Dennis DiSabato

­Joseph DiLorenzo surveyed the silver tops in the Carolina Forest Recreation Center’s meeting room and made an observation.

This crowd might not see the construction of the S.C. 31 interchange.

“Looking around the room, myself included, we’ll probably be somewhere but not here,” he said June 19 after Horry County Council members told him the project could be 8-15 years from becoming reality.

A day earlier, council members had unanimously voted to acquire about 20 acres for an interchange project in the heart of Carolina Forest. The property is expected to cost $1.2 million and would be used for an interchange connecting S.C. 31, Augusta Plantation Drive and Revolutionary War Way. That project would provide an outlet for traffic on Carolina Forest Boulevard.

“All the people living here that have to deal with Carolina Forest Boulevard know that it is not only trying at times, but it’s also dangerous,” DiLorenzo said.

Although the upcoming land purchase will preserve the property for the project, county officials said the $47 million needed for the interchange likely won’t be available until the county’s RIDE 4 road-building program, which could be more than a decade away.

“It’s not a matter of the wheels grinding slow,” said councilman Dennis DiSabato, whose district includes part of Carolina Forest. “We just don’t have the revenue to build that road.”

Just buying the land for the interchange has been years in the making.

County officials have been preparing to purchase the property since they placed the interchange on the county’s official map in 2017. Adding the interchange to the map gave the county the first opportunity to buy the property. 

At their June 18 meeting, council members had to decide whether to approve an exemption to the official map. Had they agreed to the exemption, they would have allowed the property owner, Forestar Real Estate Group, to pursue a rezoning for developing the property.

But they did not approve the exemption — which is what the planning commission and county staff had asked them to do — and that signaled their intent to move forward with acquiring the land.

County staffers have said they can likely negotiate a sale with Forestar for about $60,000 an acre. They said funding for the land could potentially come from surplus money in the RIDE II roads program. 

“That’s probably the best resource available for something like that,” DiSabato said.

The 20 acres sit inside the The Parks, a residential development spanning more than 400 acres that is under construction beside Carolina Forest Boulevard. 

Although Forestar paid $40,000 an acre for the land, county staff said purchasing the property now would be cheaper than allowing it to be developed and then paying homeowners for their lots and houses. 

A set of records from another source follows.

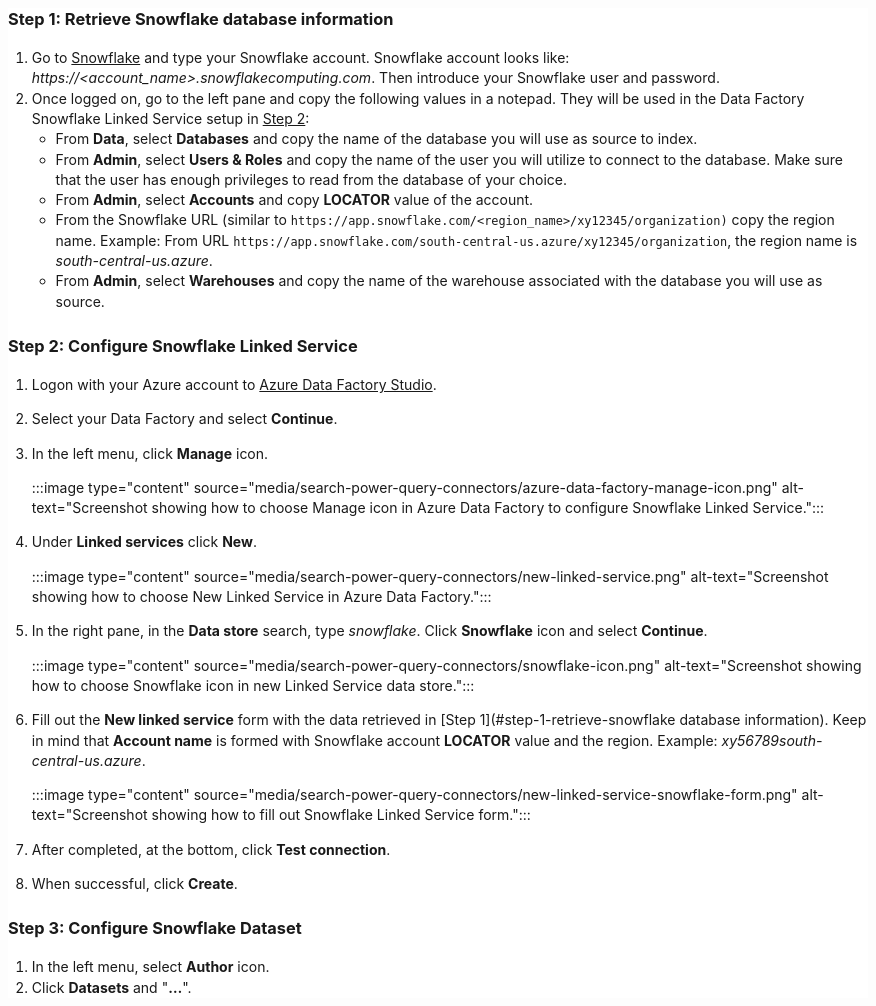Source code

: 
### Step 1: Retrieve Snowflake database information

1. Go to [Snowflake](https://app.snowflake.com/) and type your Snowflake account. Snowflake account looks like: *https://<account_name>.snowflakecomputing.com*. Then introduce your Snowflake user and password.
1. Once logged on, go to the left pane and copy the following values in a notepad. They will be used in the Data Factory Snowflake Linked Service setup in [Step 2](#step-2-configure-snowflake-linked-service):
   - From **Data**, select **Databases** and copy the name of the database you will use as source to index.
   - From **Admin**, select **Users & Roles** and copy the name of the user you will utilize to connect to the database. Make sure that the user has enough privileges to read from the database of your choice.
   - From **Admin**, select **Accounts** and copy **LOCATOR** value of the account.
   - From the Snowflake URL (similar to  `https://app.snowflake.com/<region_name>/xy12345/organization)` copy the region name. Example: From URL  `https://app.snowflake.com/south-central-us.azure/xy12345/organization`, the region name is *south-central-us.azure*.
   - From **Admin**, select **Warehouses** and copy the name of the warehouse associated with the database you will use as source.


### Step 2: Configure Snowflake Linked Service

1. Logon with your Azure account to [Azure Data Factory Studio](https://ms-adf.azure.com/).
1. Select your Data Factory and select **Continue**.
3. In the left menu, click **Manage** icon.
   
   :::image type="content" source="media/search-power-query-connectors/azure-data-factory-manage-icon.png" alt-text="Screenshot showing how to choose Manage icon in Azure Data Factory to configure Snowflake Linked Service.":::
   
4. Under **Linked services** click **New**.
   
   :::image type="content" source="media/search-power-query-connectors/new-linked-service.png" alt-text="Screenshot showing how to choose New Linked Service in Azure Data Factory.":::
   
5. In the right pane, in the **Data store** search, type *snowflake*. Click **Snowflake** icon and select **Continue**.
   
   :::image type="content" source="media/search-power-query-connectors/snowflake-icon.png" alt-text="Screenshot showing how to choose Snowflake icon in new Linked Service data store.":::
   
6. Fill out the **New linked service** form with the data retrieved in [Step 1](#step-1-retrieve-snowflake database information). Keep in mind that **Account name** is formed with Snowflake account **LOCATOR** value and the region. Example: *xy56789south-central-us.azure*.
   
   :::image type="content" source="media/search-power-query-connectors/new-linked-service-snowflake-form.png" alt-text="Screenshot showing how to fill out Snowflake Linked Service form.":::
   
7. After completed, at the bottom, click **Test connection**. 
8. When successful, click **Create**.

### Step 3: Configure Snowflake Dataset
1. In the left menu, select **Author** icon.
1. Click **Datasets** and "**…**". 
   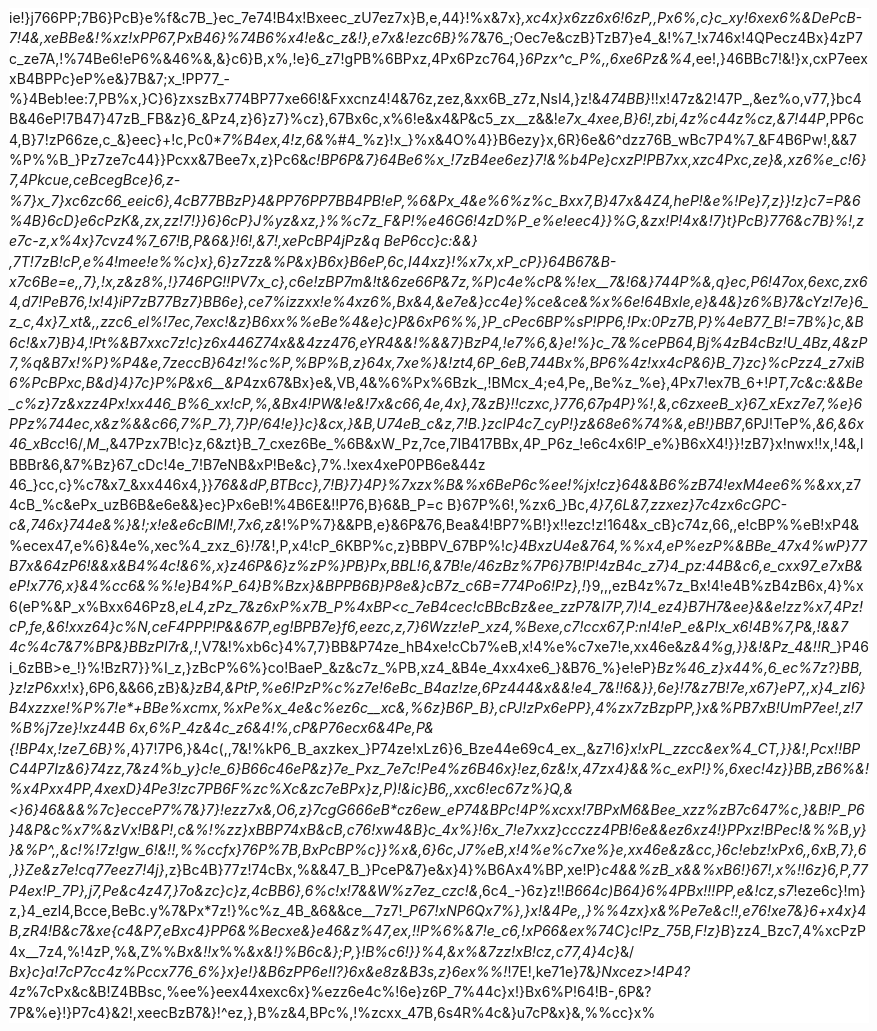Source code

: ie!}j766PP;7B6}PcB}e%f&c7B_}ec_7e74!B4x!Bxeec_zU7ez7x}B,e,44}!%x&7x}_,xc4x}x6zz6x6!6zP,,Px6%,c}c_xy!6xex6%&DePcB-7!4&,xeBBe&!%xz!xPP67,PxB46}%74B6%x4!e&c_z&!},e7x&!ezc6B}%7_&76_;Oec7e&czB}TzB7}e4_&!%7_!x746x!4QPecz4Bx}4zP7c_ze7A,!%74Be6!eP6%&46%&,&}c6}B,x%,!e}6_z7!gPB%6BPxz,4Px6Pzc764,}_6Pzx^c_P%,,6xe6Pz&%4_,ee!,}46BBc7!&!}x,cxP7eexxB4BPPc}eP%e&}7B&7;x_!PP77_-%}4Beb!ee:7,PB%x,}C}6}zxszBx774BP77xe66!&Fxxcnz4!4&76z,zez,&xx6B_z7z,NsI4,}z!&_474BB}_!!x!47z&2!47P_,&ez%o,v77,}bc4B&46eP!7B47}47zB_FB&z}6_&Pz4,z}6}z7}%cz},67Bx6c,x%6!e&x4&P&c5_zx__z&&!_e7x_4xee,B}6!,zbi,4z%c44z%cz,&7!44P_,PP6c4,B}7!zP66ze,c_&}eec}+!c,Pc0*_7%B4ex,4!z,6&_%#4_%z}!x_}%x&4O%4}}B6ezy}x,6R}6e&6^dzz76B_wBc7P4%7_&F4B6Pw!,&&7%P%%B_}Pz7ze7c44}}Pcxx&7Bee7x,z}Pc6&*c!BP6P&7}64Be6%x_!7zB4ee6ez}7!&_%b4Pe}cxzP!PB7xx,_xzc4Pxc,ze}&,_xz6%e_c!_6}7,4Pkcue,ceBcegBce}6,z_-%_7}x_7}xc6zc66_eeic6},4cB77BBzP}4&PP76PP7BB4PB!eP,%6&Px_4&e%6%z%c_Bxx7,B}47x&4Z4,heP!&e%!Pe}7_,z}}!z}c7=P&6%4B}6cD}e6cPzK&,zx_,zz_!7_!}}_6}6cP}J%yz&xz,}%%c7z_F&P!%e46G6!4zD%P_e%e!eec4}}%G,&zx!__P!4x&!7}_t}PcB}776&c7B_}%!,ze7c-z,x%4x}7cvz4%7_67!B,P&6&}!6!,&7!,xePcBP4jPz&q BeP6cc}c:&&} _,7T!7zB!cP,e%4!mee!_e%%c_}x},6}z7zz&%P&x}B6x}B6eP,6c_,I44xz}!%_x7x,xP_cP}}64B67&B-x7c6Be=e,,7},!x_,z&z8%,!}746PG!!PV7x_c},c6e_!zBP7m&!t&_6ze66P&7z,%P)c4e%cP&_%!_ex__7&_!6&}744P%&,q}ec_,P6!47ox,6exc,zx64,_d7!PeB76,!x!4}iP7zB77Bz7}BB6e},ce7%izzxx!_e%4xz6%_,Bx&4,&e7e&}cc4e}%_ce&ce&%x%_6e!64BxIe,e}&4&}z6%B}7&_cYz!7e}6_z_c,4x}7_xt&,,zzc6_el%!7ec,7exc!&z}B6xx%%eBe%4&e}c_}P&6xP6%%,}P_cPec6BP%sP!PP6,!Px:0Pz7B,P}%4eB77_B!=7B%}c,&B6c!&x7}_B}4,!Pt%&B7xxc7z!c}z6x446Z74x&&4zz476,eYR4&&!%_&&7}BzP4,!e7%6,&}e!%}c_7&%cePB64,Bj%4zB4cBz!U_4Bz,4&zP7_,%q&B7x_!%P}%P4&e,_7zeccB}64z!%c_%P,%BP_%B,z}_64x,7xe%}&!zt4,6P_6eB,744Bx%,BP6%4z!xx4cP&6}B_7}zc}%cPzz4_z7xiB6%PcBPxc,B&d}4_}7c}P_%P&x6__&P*4zx67&Bx}e&,VB,4&%6%Px%6Bzk_,!BMcx_4;e4,Pe,,Be%z_%e},4Px7!ex7B_6+!_PT,7c&c:&&Be_c%z}7z&_xzz4Px!xx446_B%6_xx!_cP,%,&Bx4!PW&!e&!7x&c66,4e,4x},7&zB}!!czxc,}776,67p4P}%!,&,c6zxeeB_x}67_xExz7e7,%e}6PPz%744ec,x&z%&&c66,7%P_7},7}P/64!e}}_c}&cx_,}&B,U74eB_c&z,7!B.}zcIP4c7_cyP!}z&68e6%74_%&_,eB!}BB7_,6PJ!TeP%,_&6,&6x46_xBcc_!6/,_M__,&47Pzx7B!c}z,6&zt}B_7_cxez6Be_%6B&xW_Pz,7ce,7IB417BBx,4P_P6z_!e6c4x6!P_e%}B6xX4!}}!zB7}x!nwx!!x,!4&,lBBBr&6,&7%Bz}67_cDc!4e_7!B7eNB&xP!Be&c},7%.!xex4xeP0PB6e&44z 46_}cc,c}%c7&x7_&xx446x4,}}_76&&dP,BTBcc},7!B}7}4P}%7xzx%B&%x6BeP6c%ee!%_jx!cz}64&&B6%zB74!exM4ee6%%_&xx_,z74cB_%c&ePx_uzB6B&e6e&&}ec}Px6eB!%4B6E&!!P76,B}6&B_P=c B}67P%6!,%zx6_}Bc,_4}7,6L&7,zzxez}7c4zx6cGPC-c&,746x}744e&%}&!;x!e&e6cBIM!,7x6,z&_!%P%7}&&PB,e}&6P&76,Bea&4!BP7%B!}x!!ezc!z!164&x_cB}c74z,66,,e!cBP%%eB!xP4&%ecex47,e%6}&4e%,xec%4_zxz_6}_!7&_!,P,x4!cP_6KBP%c,z}BBPV_67BP%!_c}4BxzU4e&764,%%x4,eP%ezP%&BBe_47x4%wP}77B7x&64zP6!&&x&B4%4c!&6%,_x}z46P&6_}z%zP%}PB}Px,BBL!6,&7B!e/46zBz%7P6}7B!P!4zB4c_z7}4_pz:44B&c6,_e_cxx97_e7xB&_eP_!x776_,x}&4%cc6&%%!_e}B4%P_64}B%Bzx}&BPPB6B}P8e&_}cB7z_c6B=774Po6!Pz},!_}9,,,ezB4z%7z_Bx!4!e4B%zB4zB6x,4}%x6(eP%&P_x%Bxx646Pz8,_eL4,zPz_7&z6xP%x7B_P%4xBP<c_7eB4cec!cBBcBz&ee_zzP7&_I7P,7)!4_ez4}B7H7&ee}_&&e!zz%x7,4Pz!cP,fe,&6!_xxz64}c%N,ceF4PPP!P&&67P,eg!BPB7e}_f6,eezc,z,7_}6Wzz!eP_xz4,%Bexe,c7!ccx67,P:n!4!eP_e&P!x_x6!4B%7,P&,!&_&7 4c%4c7&7%BP&}BBzPI7r&,!_,V7&!%xb6c}4%7,7}BB&P74ze_hB4xe!cCb7%eB,x!4%e%c7xe7!e,xx46e&_z&4%g,}}&!&Pz_4&!!R__}P46i_6zBB>e_!}%!BzR7}}%I_z,}zBcP%6%}co!BaeP_&z&c7z_%PB,xz4_&B4e_4xx4xe6_}&B76_%}e!eP}_Bz%46_z}x44%,6_ec%7z?}BB,}z!zP6xx_!x},6P6,&&66,zB}&_}zB4,&PtP,%e6!PzP%___c%z7e!_6eBc_B4az!ze,6Pz444_&x&&!e4_7&!!6&_}},6e}!7&z7B_!7e_,x67}eP7,,_x}4_zI6}B4xzzxe_!%P%7!e*+BBe%xcmx,%xPe%x_4e&c%ez6c__xc&,%_6z}B6P_B}_,cPJ!zPx6ePP},4%zx7zBzpPP,}x&%PB7xB!UmP7ee!,z!7%B%j7ze}!_xz44B_ 6x,6%P_4z&4c_z6&4!%,cP&P76ecx6&4Pe,P&{!BP4x,!ze7_6B}%_,4}7!7P6,}&4c(,,7&!%kP6_B_axzkex_}P74ze!xLz6}6_Bze44e69c4_ex_,&z7!_6}x!xPL_zzcc&_ex%4_CT,}}&!,Pcx!!BPC44P7Iz&6}74zz,7&z4%b_y}c!_e_6}B66c46eP_&z}7e_Pxz_7e7c!Pe4%_z6B46x}!ez,6z&!x,47zx4}&&%c_exP!}%,6xec!4z}}BB,zB6%&!%x4Pxx4PP,4xexD}4Pe3!_zc7PB6F%zc%Xc&zc7eBPx}z,P)_!&ic}_B6,,xxc6!ec67z%}Q,&<}6_}46&&&%7c}ecceP7%7&}7}!ezz7x&,O6,z}7cgG666eB*cz6ew_eP74&BPc!4P%xcxx!7BPxM6&Bee_xzz%zB7c647%c,}&B!P_P6}4&P&c%x7%&zVx!B&P!,c&%!%zz}xBBP74xB&cB,c76!_xw4&B}c_4x%}!6x_7!e7xxz_}ccczz4PB!6e&&ez6xz4!}PPxz!BPec!&%%B,y}}&%P^,,&c!%_!7z!gw_6!&!!_,%%ccfx}76P%7B,BxPcBP%c}}%x&,6}6c,J7%eB,x!4%e%c7xe%}e,xx46e&_z&cc_,}6c!ebz!xPx6,,6xB,7},6,}}Ze&z7e!cq77eez7!4j}_,z}Bc4B}77z!74cBx,%&&47_B_}PceP&7}e&x}4}%B6Ax4%BP,xe!P}_c4&&%zB_x&&%xB6!}67!,x%!!6z}6,P,77P4ex!_P_7P},j7,Pe&c4z47,}7o&zc}c_}z,4cBB6},6%_c!x!7&_&W%z7ez_czc!&_,6c4_-}6z}z!!_B664c)B64}6%4PBx!!!PP,e&!cz,s7_!eze6c}!m}z,}4_ezl4,Bcce,BeBc.y%7&Px*7z!}%c%z_4B_&6&&ce__7z7!__P67!xNP6Qx7%},}x!&4Pe,,}%%4zx}x&%Pe7e&c!!,e76!_xe7&}6+x4x}4B,zR4!B&c7&xe{c4&P7,eBxc4}PP6_&_%Becxe&}e46&z%47,ex,!!P%6%&7!e_c6,!xP66&ex%74C}c!Pz_75B,F!z_}B_}zz4_Bzc7,4%xcPzP4x__7z4,%!4zP,%&,Z%%_Bx&!!x_%%_&x&!}%B6c&};P,_}_!B%c6!}}%4,&x%&7zz!xB!cz,c77,4}4c}_&/ _Bx}c}a!7cP7cc4z%Pccx776_6%}_x}e!}&B6zPP6e!I?}6x&e8z&B3s_,z}6ex%%!_!7E!,ke71e}7&_}Nxcez>!4P4?4z_%7cPx&c&B!Z4BBsc,%ee%}eex44xexc6x}%ezz6e4c%!6e}z6P_7%44c}x!}Bx6%P!64!B-,6P&?7P&%e}!}P7c4}&2!,xeecBzB7&}!^ez,},B%z&4,BPc%,!%zcxx_47B,6s4R%4c&}u7cP&x}&,%%cc}x%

The proposed interchange had been considered for the county’s RIDE programs, though it wasn’t included.

“It was a high priority,” said David Schwerd, the county’s director of planning and zoning. “It just barely missed the cut. … That is a needed project. It is in our long-range transportation plan.”

Although DiLorenzo acknowledged that funding can be tough to find, he stressed there’s a need for fees in Horry to build vital infrastructure like the interchange. Impact fees are one-time levies designed to offset the cost of development.

Council members are looking at some options for impact fees. State law limits how communities can spend those dollars, but county officials are waiting on the results of an impact fee study that would show potential uses.

 “That’s one of the things that’s on our radar right now,” DiSabato said.